● Exercise passage:
= = = = =

From: Michael Chan @ 2018-09-03  8:23 UTC (permalink / raw)
  To: davem; +Cc: netdev
In-Reply-To: <1535962999-10013-1-git-send-email-michael.chan@broadcom.com>

Currently, the driver adjusts the bp->hw_resc.max_cp_rings by the number
of MSIX vectors used by RDMA.  There is one code path in open that needs
to check the true max_cp_rings including any used by RDMA.  This code
is now checking for the reduced max_cp_rings which will fail when the
number of cp rings is very small.

To fix this in a clean way, we don't adjust max_cp_rings anymore.
Instead, we add a helper bnxt_get_max_func_cp_rings_for_en() to get the
reduced max_cp_rings when appropriate.

= = = = =

(Records excerpted from a collection)
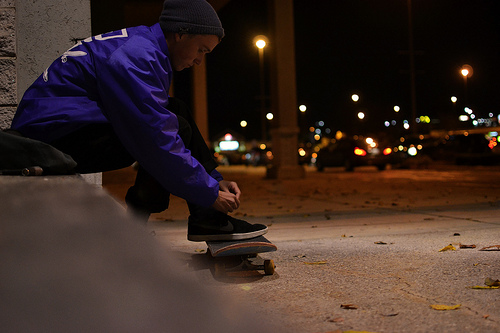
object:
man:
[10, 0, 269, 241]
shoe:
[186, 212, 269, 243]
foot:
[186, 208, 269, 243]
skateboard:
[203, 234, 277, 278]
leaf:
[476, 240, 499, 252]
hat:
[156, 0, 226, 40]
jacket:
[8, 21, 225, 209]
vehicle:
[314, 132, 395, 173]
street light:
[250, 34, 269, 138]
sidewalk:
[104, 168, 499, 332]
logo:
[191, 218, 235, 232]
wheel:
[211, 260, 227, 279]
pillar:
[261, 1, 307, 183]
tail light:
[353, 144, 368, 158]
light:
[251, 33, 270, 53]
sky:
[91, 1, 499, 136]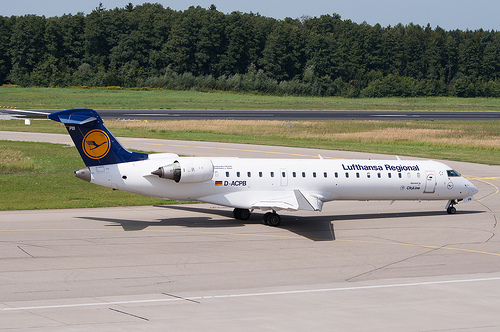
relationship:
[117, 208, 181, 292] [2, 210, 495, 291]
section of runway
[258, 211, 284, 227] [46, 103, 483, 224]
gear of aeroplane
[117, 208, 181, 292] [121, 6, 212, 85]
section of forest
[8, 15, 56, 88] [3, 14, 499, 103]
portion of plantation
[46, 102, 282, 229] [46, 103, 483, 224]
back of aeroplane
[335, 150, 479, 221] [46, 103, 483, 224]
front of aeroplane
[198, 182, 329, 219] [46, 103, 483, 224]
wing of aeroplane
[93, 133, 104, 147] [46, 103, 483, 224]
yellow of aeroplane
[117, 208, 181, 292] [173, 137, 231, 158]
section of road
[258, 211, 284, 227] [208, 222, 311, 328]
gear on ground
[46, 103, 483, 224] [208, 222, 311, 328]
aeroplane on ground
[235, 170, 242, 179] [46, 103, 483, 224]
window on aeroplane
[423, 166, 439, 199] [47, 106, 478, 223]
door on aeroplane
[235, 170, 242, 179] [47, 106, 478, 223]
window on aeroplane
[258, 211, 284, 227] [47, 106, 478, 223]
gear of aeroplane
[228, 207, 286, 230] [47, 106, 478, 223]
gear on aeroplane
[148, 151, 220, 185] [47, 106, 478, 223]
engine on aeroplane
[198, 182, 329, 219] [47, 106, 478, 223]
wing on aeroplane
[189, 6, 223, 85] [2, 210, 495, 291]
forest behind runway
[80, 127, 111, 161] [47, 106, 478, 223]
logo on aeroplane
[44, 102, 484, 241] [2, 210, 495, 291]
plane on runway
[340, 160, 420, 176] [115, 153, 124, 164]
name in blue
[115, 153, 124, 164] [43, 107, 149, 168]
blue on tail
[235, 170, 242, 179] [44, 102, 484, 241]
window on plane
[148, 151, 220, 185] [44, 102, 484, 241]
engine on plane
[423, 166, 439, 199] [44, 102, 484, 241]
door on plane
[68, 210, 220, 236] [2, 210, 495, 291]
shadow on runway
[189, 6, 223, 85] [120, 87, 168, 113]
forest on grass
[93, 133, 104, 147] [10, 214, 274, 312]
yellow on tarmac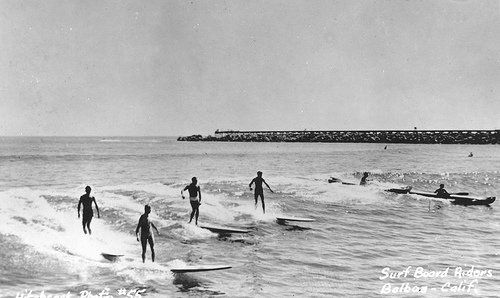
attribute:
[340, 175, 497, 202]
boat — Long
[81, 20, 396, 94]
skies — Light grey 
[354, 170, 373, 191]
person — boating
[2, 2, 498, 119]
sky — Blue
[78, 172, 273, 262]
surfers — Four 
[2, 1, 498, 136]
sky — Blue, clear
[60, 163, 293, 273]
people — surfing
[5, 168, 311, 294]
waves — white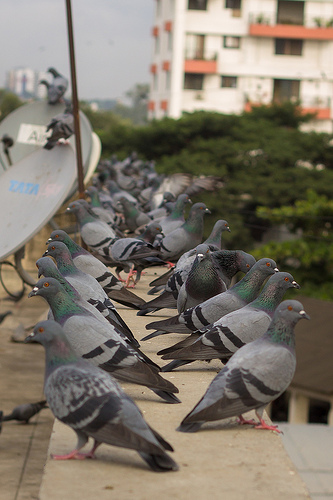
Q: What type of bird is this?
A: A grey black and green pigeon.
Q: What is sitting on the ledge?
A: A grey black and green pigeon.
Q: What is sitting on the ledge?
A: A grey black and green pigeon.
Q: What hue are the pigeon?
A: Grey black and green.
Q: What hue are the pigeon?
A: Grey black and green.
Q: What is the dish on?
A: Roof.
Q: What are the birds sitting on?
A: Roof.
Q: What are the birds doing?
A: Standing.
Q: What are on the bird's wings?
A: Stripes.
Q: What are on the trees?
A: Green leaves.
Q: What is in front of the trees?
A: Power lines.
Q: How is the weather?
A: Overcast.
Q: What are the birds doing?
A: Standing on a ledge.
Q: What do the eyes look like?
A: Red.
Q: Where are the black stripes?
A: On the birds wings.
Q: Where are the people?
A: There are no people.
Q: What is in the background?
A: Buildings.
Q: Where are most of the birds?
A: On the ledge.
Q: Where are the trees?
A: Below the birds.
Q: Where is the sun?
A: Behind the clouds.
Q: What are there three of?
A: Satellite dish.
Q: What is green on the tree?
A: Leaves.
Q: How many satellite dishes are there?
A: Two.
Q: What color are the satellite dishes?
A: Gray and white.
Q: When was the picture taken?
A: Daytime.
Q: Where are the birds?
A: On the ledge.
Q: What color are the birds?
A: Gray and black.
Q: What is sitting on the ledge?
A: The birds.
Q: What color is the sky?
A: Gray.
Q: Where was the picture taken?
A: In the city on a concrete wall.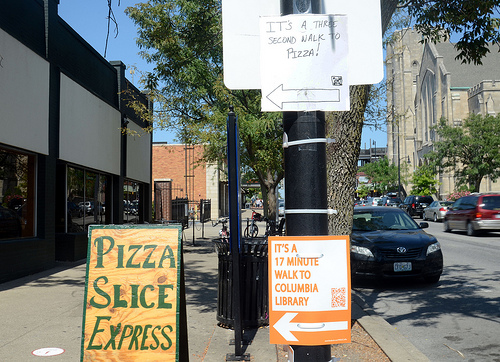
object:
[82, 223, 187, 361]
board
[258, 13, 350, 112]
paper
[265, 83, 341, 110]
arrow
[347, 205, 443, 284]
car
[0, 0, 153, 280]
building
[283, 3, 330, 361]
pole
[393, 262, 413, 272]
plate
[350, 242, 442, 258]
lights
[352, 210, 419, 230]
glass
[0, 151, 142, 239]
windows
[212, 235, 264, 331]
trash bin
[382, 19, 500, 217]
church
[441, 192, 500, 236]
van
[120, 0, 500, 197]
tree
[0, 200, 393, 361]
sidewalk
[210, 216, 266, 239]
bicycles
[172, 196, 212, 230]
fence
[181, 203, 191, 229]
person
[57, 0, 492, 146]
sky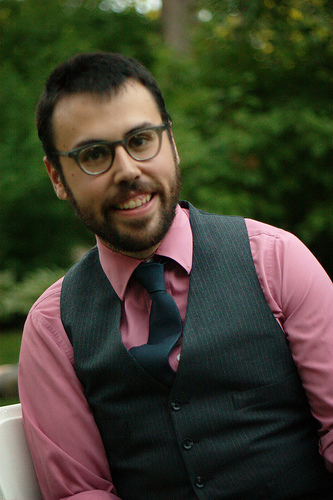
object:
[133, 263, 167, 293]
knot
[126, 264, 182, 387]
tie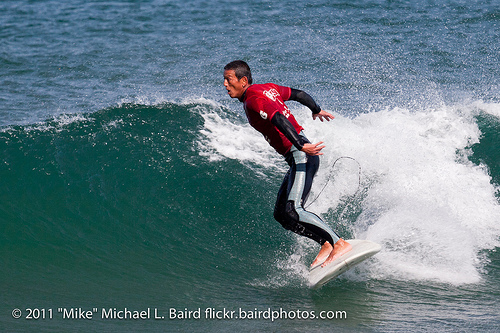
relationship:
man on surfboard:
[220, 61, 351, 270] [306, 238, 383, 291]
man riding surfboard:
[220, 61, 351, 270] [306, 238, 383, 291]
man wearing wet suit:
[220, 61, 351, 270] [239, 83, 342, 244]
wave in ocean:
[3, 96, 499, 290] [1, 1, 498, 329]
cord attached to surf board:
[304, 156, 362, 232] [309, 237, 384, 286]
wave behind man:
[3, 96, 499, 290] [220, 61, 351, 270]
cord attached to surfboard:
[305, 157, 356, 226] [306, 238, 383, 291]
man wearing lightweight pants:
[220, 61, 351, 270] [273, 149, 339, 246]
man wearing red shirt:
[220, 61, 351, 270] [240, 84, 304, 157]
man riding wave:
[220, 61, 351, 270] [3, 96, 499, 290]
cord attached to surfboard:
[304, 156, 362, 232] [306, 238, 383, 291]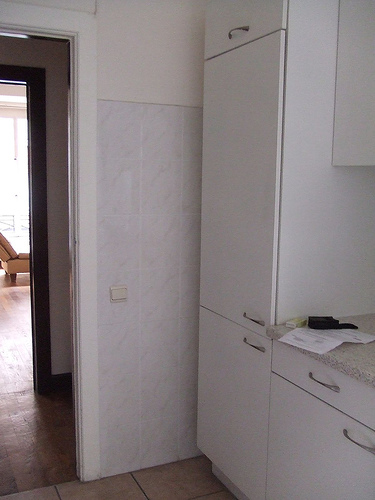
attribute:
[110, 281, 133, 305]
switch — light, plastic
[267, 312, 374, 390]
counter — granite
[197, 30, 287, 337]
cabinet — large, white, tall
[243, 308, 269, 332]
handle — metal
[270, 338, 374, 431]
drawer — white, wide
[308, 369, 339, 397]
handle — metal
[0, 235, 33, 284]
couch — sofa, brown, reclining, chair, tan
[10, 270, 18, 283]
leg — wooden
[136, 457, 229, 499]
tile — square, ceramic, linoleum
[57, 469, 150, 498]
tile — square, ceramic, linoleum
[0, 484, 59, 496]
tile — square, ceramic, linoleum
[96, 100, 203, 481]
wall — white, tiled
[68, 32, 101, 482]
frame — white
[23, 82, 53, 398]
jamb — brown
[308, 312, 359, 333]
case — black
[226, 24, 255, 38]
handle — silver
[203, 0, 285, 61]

= = = = =

● Explore the material:
**a.** List the header field names that appear at the top of the driver patch message.
**b.** From the driver patch message, extract the passage starting at "Currently, the driver" and ending at "is very small.".

● Results for the exercise:
**a.** From, To, Cc, In-Reply-To

**b.**
Currently, the driver adjusts the bp->hw_resc.max_cp_rings by the number
of MSIX vectors used by RDMA.  There is one code path in open that needs
to check the true max_cp_rings including any used by RDMA.  This code
is now checking for the reduced max_cp_rings which will fail when the
number of cp rings is very small.